◆ TASK DETAILS: Could you restate all of the entries, word for word?

◆ EXERCISE INPUT:
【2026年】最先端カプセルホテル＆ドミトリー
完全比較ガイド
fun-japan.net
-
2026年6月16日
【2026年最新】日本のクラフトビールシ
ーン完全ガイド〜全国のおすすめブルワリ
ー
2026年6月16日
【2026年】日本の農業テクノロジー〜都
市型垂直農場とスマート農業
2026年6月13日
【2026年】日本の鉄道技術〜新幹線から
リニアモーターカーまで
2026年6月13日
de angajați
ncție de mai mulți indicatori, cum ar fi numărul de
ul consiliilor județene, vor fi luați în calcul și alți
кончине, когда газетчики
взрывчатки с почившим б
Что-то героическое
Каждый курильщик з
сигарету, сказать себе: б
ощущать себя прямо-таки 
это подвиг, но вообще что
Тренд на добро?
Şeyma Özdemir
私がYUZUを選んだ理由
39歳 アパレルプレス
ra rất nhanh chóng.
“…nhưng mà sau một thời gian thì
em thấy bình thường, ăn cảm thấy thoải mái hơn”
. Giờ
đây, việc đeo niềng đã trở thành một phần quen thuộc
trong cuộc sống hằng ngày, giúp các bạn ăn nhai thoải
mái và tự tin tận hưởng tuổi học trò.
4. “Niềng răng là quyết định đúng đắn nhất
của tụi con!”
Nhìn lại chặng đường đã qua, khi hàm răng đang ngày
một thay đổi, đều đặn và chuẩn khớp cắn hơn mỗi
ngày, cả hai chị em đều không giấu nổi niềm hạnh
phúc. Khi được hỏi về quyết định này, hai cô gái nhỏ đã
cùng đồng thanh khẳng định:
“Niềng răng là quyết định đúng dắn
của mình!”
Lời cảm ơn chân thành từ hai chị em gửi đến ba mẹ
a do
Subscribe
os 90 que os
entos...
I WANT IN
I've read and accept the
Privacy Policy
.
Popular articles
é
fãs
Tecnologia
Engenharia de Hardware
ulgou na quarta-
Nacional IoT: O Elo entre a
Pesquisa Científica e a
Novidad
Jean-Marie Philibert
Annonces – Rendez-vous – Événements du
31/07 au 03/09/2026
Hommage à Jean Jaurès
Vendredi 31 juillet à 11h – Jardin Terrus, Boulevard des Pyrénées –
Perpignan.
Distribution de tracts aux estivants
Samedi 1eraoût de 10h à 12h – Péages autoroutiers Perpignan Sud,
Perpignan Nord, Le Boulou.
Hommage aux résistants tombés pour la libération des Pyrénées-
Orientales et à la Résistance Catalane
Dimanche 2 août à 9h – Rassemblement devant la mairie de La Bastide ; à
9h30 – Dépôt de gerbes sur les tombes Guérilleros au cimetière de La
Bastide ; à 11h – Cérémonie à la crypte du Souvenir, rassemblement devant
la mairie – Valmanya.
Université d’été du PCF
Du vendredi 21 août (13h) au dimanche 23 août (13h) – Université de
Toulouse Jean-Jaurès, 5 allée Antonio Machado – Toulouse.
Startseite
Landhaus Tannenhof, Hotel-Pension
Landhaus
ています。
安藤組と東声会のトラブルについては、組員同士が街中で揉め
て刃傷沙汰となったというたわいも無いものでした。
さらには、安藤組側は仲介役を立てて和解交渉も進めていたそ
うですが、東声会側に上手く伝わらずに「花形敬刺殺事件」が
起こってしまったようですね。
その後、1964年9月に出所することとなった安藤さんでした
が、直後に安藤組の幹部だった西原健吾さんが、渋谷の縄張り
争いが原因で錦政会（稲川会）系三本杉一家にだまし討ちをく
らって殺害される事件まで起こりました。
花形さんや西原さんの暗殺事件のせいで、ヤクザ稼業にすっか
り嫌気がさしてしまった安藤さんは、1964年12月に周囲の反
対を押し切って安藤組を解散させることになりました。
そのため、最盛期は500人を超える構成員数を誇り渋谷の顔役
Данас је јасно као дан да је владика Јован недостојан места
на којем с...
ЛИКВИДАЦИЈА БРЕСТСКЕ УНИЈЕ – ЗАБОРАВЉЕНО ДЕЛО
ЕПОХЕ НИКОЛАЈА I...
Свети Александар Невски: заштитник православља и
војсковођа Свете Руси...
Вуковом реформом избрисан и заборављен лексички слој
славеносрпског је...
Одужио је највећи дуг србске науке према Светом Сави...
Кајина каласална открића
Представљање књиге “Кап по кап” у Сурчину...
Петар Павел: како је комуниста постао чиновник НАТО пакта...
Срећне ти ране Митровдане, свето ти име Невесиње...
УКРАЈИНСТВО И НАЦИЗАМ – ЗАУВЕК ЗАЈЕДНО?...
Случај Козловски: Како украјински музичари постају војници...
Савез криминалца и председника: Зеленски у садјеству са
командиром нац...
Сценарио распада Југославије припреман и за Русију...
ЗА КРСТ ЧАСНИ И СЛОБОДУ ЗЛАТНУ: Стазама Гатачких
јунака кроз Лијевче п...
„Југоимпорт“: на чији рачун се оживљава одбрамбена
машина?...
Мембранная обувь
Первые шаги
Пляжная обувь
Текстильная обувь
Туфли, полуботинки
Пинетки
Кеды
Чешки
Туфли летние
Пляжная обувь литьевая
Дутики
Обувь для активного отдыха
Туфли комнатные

◆ ANSWER SPACE:
【2026年】最先端カプセルホテル＆ドミトリー
完全比較ガイド
fun-japan.net
-
2026年6月16日
【2026年最新】日本のクラフトビールシ
ーン完全ガイド〜全国のおすすめブルワリ
ー
2026年6月16日
【2026年】日本の農業テクノロジー〜都
市型垂直農場とスマート農業
2026年6月13日
【2026年】日本の鉄道技術〜新幹線から
リニアモーターカーまで
2026年6月13日
de angajați
ncție de mai mulți indicatori, cum ar fi numărul de
ul consiliilor județene, vor fi luați în calcul și alți
кончине, когда газетчики
взрывчатки с почившим б
Что-то героическое
Каждый курильщик з
сигарету, сказать себе: б
ощущать себя прямо-таки 
это подвиг, но вообще что
Тренд на добро?
Şeyma Özdemir
私がYUZUを選んだ理由
39歳 アパレルプレス
ra rất nhanh chóng.
“…nhưng mà sau một thời gian thì
em thấy bình thường, ăn cảm thấy thoải mái hơn”
. Giờ
đây, việc đeo niềng đã trở thành một phần quen thuộc
trong cuộc sống hằng ngày, giúp các bạn ăn nhai thoải
mái và tự tin tận hưởng tuổi học trò.
4. “Niềng răng là quyết định đúng đắn nhất
của tụi con!”
Nhìn lại chặng đường đã qua, khi hàm răng đang ngày
một thay đổi, đều đặn và chuẩn khớp cắn hơn mỗi
ngày, cả hai chị em đều không giấu nổi niềm hạnh
phúc. Khi được hỏi về quyết định này, hai cô gái nhỏ đã
cùng đồng thanh khẳng định:
“Niềng răng là quyết định đúng dắn
của mình!”
Lời cảm ơn chân thành từ hai chị em gửi đến ba mẹ
a do
Subscribe
os 90 que os
entos...
I WANT IN
I've read and accept the
Privacy Policy
.
Popular articles
é
fãs
Tecnologia
Engenharia de Hardware
ulgou na quarta-
Nacional IoT: O Elo entre a
Pesquisa Científica e a
Novidad
Jean-Marie Philibert
Annonces – Rendez-vous – Événements du
31/07 au 03/09/2026
Hommage à Jean Jaurès
Vendredi 31 juillet à 11h – Jardin Terrus, Boulevard des Pyrénées –
Perpignan.
Distribution de tracts aux estivants
Samedi 1eraoût de 10h à 12h – Péages autoroutiers Perpignan Sud,
Perpignan Nord, Le Boulou.
Hommage aux résistants tombés pour la libération des Pyrénées-
Orientales et à la Résistance Catalane
Dimanche 2 août à 9h – Rassemblement devant la mairie de La Bastide ; à
9h30 – Dépôt de gerbes sur les tombes Guérilleros au cimetière de La
Bastide ; à 11h – Cérémonie à la crypte du Souvenir, rassemblement devant
la mairie – Valmanya.
Université d’été du PCF
Du vendredi 21 août (13h) au dimanche 23 août (13h) – Université de
Toulouse Jean-Jaurès, 5 allée Antonio Machado – Toulouse.
Startseite
Landhaus Tannenhof, Hotel-Pension
Landhaus
ています。
安藤組と東声会のトラブルについては、組員同士が街中で揉め
て刃傷沙汰となったというたわいも無いものでした。
さらには、安藤組側は仲介役を立てて和解交渉も進めていたそ
うですが、東声会側に上手く伝わらずに「花形敬刺殺事件」が
起こってしまったようですね。
その後、1964年9月に出所することとなった安藤さんでした
が、直後に安藤組の幹部だった西原健吾さんが、渋谷の縄張り
争いが原因で錦政会（稲川会）系三本杉一家にだまし討ちをく
らって殺害される事件まで起こりました。
花形さんや西原さんの暗殺事件のせいで、ヤクザ稼業にすっか
り嫌気がさしてしまった安藤さんは、1964年12月に周囲の反
対を押し切って安藤組を解散させることになりました。
そのため、最盛期は500人を超える構成員数を誇り渋谷の顔役
Данас је јасно као дан да је владика Јован недостојан места
на којем с...
ЛИКВИДАЦИЈА БРЕСТСКЕ УНИЈЕ – ЗАБОРАВЉЕНО ДЕЛО
ЕПОХЕ НИКОЛАЈА I...
Свети Александар Невски: заштитник православља и
војсковођа Свете Руси...
Вуковом реформом избрисан и заборављен лексички слој
славеносрпског је...
Одужио је највећи дуг србске науке према Светом Сави...
Кајина каласална открића
Представљање књиге “Кап по кап” у Сурчину...
Петар Павел: како је комуниста постао чиновник НАТО пакта...
Срећне ти ране Митровдане, свето ти име Невесиње...
УКРАЈИНСТВО И НАЦИЗАМ – ЗАУВЕК ЗАЈЕДНО?...
Случај Козловски: Како украјински музичари постају војници...
Савез криминалца и председника: Зеленски у садјеству са
командиром нац...
Сценарио распада Југославије припреман и за Русију...
ЗА КРСТ ЧАСНИ И СЛОБОДУ ЗЛАТНУ: Стазама Гатачких
јунака кроз Лијевче п...
„Југоимпорт“: на чији рачун се оживљава одбрамбена
машина?...
Мембранная обувь
Первые шаги
Пляжная обувь
Текстильная обувь
Туфли, полуботинки
Пинетки
Кеды
Чешки
Туфли летние
Пляжная обувь литьевая
Дутики
Обувь для активного отдыха
Туфли комнатные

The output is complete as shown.